SANTA CLARA, Calif.
— The nation’s first female nurse, who died in April, will be created in South Africa after she is medically retired, the country’s health minister said Wednesday.
The announcement came after the South African Medical Association called for a full-on transition for the new nurse, known as Kip, whose death in April at the age of 46 spurred a national debate over how to treat women and gender equality.
She is the second South African female to die in less than a year.
In June, Dr. Shabitha Bibi, the nation’s second female chief medical officer, died of lung cancer at the same age.
Kip was diagnosed with pneumonia at the end of a yearlong treatment for a serious disease, and she underwent a transplant at the University of Cape Town’s Stellenbosch Hospital.
A woman and a man, respectively, were also given the kidney transplant.

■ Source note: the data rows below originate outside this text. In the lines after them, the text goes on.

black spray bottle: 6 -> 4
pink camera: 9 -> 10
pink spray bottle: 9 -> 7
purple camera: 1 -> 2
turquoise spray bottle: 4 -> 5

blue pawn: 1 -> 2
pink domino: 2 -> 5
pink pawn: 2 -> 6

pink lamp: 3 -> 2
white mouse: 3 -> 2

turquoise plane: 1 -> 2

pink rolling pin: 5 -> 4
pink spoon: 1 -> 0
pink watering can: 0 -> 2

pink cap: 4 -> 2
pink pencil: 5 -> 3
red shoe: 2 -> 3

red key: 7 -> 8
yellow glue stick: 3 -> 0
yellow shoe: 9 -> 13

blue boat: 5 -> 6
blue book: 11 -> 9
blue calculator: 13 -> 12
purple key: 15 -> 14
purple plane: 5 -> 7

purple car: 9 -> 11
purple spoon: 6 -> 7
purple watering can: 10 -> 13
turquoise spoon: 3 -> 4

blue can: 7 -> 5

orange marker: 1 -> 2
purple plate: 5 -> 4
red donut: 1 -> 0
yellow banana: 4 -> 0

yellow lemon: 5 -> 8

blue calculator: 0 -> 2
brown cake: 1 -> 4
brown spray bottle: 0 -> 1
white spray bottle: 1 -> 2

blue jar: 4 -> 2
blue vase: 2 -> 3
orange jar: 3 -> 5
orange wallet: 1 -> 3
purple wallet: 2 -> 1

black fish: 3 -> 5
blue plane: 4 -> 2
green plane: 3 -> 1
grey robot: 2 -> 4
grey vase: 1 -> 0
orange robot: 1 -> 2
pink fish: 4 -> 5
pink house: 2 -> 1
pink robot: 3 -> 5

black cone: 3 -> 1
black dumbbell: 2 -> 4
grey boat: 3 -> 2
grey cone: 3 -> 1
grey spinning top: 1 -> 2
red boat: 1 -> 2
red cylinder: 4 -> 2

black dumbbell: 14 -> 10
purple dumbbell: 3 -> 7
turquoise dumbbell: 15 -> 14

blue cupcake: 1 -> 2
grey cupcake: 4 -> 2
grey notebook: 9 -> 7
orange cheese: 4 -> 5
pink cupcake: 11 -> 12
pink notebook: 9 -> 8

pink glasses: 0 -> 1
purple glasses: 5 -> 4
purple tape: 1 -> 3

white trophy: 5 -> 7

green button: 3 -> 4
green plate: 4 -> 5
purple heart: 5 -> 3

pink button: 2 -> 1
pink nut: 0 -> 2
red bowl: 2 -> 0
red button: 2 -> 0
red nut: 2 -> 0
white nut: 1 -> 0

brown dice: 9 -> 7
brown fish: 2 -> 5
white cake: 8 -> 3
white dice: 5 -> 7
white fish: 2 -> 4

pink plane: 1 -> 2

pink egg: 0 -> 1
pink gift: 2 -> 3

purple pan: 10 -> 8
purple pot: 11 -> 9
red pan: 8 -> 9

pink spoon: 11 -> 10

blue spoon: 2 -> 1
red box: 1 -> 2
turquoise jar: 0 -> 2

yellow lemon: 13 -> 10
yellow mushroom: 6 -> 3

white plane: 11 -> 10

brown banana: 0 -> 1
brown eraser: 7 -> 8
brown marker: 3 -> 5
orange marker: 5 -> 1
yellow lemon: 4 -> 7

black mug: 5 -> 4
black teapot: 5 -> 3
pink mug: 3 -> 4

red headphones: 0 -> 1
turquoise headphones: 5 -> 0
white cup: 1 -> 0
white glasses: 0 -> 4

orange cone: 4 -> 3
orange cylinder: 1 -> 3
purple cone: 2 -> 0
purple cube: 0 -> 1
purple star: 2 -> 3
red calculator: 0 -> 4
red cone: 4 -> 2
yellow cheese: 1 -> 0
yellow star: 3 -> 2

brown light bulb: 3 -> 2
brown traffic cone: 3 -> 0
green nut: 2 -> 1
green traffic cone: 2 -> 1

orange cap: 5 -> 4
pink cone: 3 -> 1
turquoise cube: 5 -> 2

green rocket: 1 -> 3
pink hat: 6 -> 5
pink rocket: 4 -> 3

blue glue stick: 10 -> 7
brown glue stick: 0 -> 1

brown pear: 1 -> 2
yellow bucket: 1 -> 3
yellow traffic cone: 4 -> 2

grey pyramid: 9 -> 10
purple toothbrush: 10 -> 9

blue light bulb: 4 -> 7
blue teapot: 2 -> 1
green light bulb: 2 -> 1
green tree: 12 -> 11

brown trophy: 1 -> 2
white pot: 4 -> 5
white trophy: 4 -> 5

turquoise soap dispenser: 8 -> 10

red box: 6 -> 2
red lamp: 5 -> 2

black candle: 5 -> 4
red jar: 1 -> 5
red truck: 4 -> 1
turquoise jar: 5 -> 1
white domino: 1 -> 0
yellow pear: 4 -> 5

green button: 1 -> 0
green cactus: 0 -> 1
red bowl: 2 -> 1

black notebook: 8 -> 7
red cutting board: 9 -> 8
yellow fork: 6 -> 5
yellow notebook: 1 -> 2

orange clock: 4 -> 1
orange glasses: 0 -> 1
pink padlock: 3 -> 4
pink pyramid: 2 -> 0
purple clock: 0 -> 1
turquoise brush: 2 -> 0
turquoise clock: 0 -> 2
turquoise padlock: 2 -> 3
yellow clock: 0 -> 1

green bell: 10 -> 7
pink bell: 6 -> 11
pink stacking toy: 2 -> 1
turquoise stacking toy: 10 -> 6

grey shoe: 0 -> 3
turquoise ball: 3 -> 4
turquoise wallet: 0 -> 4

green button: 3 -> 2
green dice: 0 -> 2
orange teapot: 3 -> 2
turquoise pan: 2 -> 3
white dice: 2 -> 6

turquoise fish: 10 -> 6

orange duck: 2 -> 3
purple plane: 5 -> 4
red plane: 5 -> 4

But Kip died two days after a transplant, and was rushed to the hospital.
Since then, South Africa has been in a state of emergency, with President Jacob Zuma announcing in January that the country would institute a full transition for its first full female nurse.
Zuma has repeatedly vowed to institute full transition to combat gender-based violence.
With Kip in the country, Zuma is stepping up the rhetoric, calling for a change to South Africa’s outdated laws against prostitution and prostitution-related crimes, and a ban on female-only bars and clubs.
“We’re not going to wait,” Zuma said.
This is a major milestone, and I can’t wait for the day that the first female physician is here, and we can see a change.
“South Africa’s government has already announced the creation of a new position for Kip.
Last week, the Health Ministry confirmed that Dr. Kip Gauteng will be a full professor at the Institute of Medicine in Pretoria, South Korea.
South African Health Minister Dr. Ewen Ralston has said that in order to create a female nurse in the nation, a person must be medically retired and have a medical certificate.
There have been questions about the validity of a medical retired woman’s certificate, however, and there have been calls for it to be revoked.
An estimated 20,000 women die each year from suicide, according to the South Africa Women’s Health Alliance.
Transitioning from female to male was also seen as an important step, but many believe that is not the case in South African society, where the majority of South Africans believe men and women are equally capable of caring for each other.